» **PROMPT**
Return the complete listing that follows, with each line reproduced exactly.

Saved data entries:
------------------------------------------------

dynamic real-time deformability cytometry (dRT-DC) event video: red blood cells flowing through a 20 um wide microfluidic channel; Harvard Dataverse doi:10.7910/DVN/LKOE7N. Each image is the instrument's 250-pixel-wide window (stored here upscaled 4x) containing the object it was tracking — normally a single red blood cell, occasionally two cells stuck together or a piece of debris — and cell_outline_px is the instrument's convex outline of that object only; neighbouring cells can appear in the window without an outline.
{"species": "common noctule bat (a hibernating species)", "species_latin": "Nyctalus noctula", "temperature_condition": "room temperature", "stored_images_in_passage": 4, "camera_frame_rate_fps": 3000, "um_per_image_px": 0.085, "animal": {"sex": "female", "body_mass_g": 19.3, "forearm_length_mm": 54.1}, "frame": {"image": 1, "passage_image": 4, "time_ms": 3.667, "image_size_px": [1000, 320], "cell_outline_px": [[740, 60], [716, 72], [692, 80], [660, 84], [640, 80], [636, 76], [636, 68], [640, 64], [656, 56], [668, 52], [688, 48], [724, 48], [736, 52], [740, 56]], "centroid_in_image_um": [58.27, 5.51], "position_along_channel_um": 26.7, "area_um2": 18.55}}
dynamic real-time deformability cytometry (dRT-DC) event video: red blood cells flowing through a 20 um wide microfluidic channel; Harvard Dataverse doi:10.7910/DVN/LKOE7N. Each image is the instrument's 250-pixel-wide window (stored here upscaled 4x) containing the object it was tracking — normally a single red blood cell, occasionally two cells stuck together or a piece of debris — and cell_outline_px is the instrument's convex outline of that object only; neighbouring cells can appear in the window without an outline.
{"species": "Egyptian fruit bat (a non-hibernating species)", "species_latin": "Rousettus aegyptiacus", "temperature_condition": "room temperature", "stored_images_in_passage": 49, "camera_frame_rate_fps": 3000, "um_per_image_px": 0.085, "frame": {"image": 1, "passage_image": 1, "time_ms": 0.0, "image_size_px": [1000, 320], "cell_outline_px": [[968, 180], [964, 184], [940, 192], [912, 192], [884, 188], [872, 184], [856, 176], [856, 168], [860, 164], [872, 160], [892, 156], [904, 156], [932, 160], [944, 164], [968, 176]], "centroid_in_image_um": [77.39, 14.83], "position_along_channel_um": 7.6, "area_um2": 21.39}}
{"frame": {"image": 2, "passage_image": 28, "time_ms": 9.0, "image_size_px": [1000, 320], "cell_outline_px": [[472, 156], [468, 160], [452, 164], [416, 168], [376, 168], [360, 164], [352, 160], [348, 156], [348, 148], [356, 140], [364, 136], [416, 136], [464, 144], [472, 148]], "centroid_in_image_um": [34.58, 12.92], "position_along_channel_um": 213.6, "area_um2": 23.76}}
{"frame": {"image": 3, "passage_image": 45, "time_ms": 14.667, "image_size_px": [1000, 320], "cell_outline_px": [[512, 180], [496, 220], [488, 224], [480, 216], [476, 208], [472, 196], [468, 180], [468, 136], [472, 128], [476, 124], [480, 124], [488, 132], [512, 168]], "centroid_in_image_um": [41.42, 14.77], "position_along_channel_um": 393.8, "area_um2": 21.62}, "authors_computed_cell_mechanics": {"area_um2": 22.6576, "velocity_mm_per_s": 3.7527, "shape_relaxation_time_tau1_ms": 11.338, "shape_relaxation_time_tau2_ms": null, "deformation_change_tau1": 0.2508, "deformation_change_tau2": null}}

------------------------------------------------

» **RESPONSE TO THIS EXERCISE**
dynamic real-time deformability cytometry (dRT-DC) event video: red blood cells flowing through a 20 um wide microfluidic channel; Harvard Dataverse doi:10.7910/DVN/LKOE7N. Each image is the instrument's 250-pixel-wide window (stored here upscaled 4x) containing the object it was tracking — normally a single red blood cell, occasionally two cells stuck together or a piece of debris — and cell_outline_px is the instrument's convex outline of that object only; neighbouring cells can appear in the window without an outline.
{"species": "common noctule bat (a hibernating species)", "species_latin": "Nyctalus noctula", "temperature_condition": "room temperature", "stored_images_in_passage": 4, "camera_frame_rate_fps": 3000, "um_per_image_px": 0.085, "animal": {"sex": "female", "body_mass_g": 19.3, "forearm_length_mm": 54.1}, "frame": {"image": 1, "passage_image": 4, "time_ms": 3.667, "image_size_px": [1000, 320], "cell_outline_px": [[740, 60], [716, 72], [692, 80], [660, 84], [640, 80], [636, 76], [636, 68], [640, 64], [656, 56], [668, 52], [688, 48], [724, 48], [736, 52], [740, 56]], "centroid_in_image_um": [58.27, 5.51], "position_along_channel_um": 26.7, "area_um2": 18.55}}
dynamic real-time deformability cytometry (dRT-DC) event video: red blood cells flowing through a 20 um wide microfluidic channel; Harvard Dataverse doi:10.7910/DVN/LKOE7N. Each image is the instrument's 250-pixel-wide window (stored here upscaled 4x) containing the object it was tracking — normally a single red blood cell, occasionally two cells stuck together or a piece of debris — and cell_outline_px is the instrument's convex outline of that object only; neighbouring cells can appear in the window without an outline.
{"species": "Egyptian fruit bat (a non-hibernating species)", "species_latin": "Rousettus aegyptiacus", "temperature_condition": "room temperature", "stored_images_in_passage": 49, "camera_frame_rate_fps": 3000, "um_per_image_px": 0.085, "frame": {"image": 1, "passage_image": 1, "time_ms": 0.0, "image_size_px": [1000, 320], "cell_outline_px": [[968, 180], [964, 184], [940, 192], [912, 192], [884, 188], [872, 184], [856, 176], [856, 168], [860, 164], [872, 160], [892, 156], [904, 156], [932, 160], [944, 164], [968, 176]], "centroid_in_image_um": [77.39, 14.83], "position_along_channel_um": 7.6, "area_um2": 21.39}}
{"frame": {"image": 2, "passage_image": 28, "time_ms": 9.0, "image_size_px": [1000, 320], "cell_outline_px": [[472, 156], [468, 160], [452, 164], [416, 168], [376, 168], [360, 164], [352, 160], [348, 156], [348, 148], [356, 140], [364, 136], [416, 136], [464, 144], [472, 148]], "centroid_in_image_um": [34.58, 12.92], "position_along_channel_um": 213.6, "area_um2": 23.76}}
{"frame": {"image": 3, "passage_image": 45, "time_ms": 14.667, "image_size_px": [1000, 320], "cell_outline_px": [[512, 180], [496, 220], [488, 224], [480, 216], [476, 208], [472, 196], [468, 180], [468, 136], [472, 128], [476, 124], [480, 124], [488, 132], [512, 168]], "centroid_in_image_um": [41.42, 14.77], "position_along_channel_um": 393.8, "area_um2": 21.62}, "authors_computed_cell_mechanics": {"area_um2": 22.6576, "velocity_mm_per_s": 3.7527, "shape_relaxation_time_tau1_ms": 11.338, "shape_relaxation_time_tau2_ms": null, "deformation_change_tau1": 0.2508, "deformation_change_tau2": null}}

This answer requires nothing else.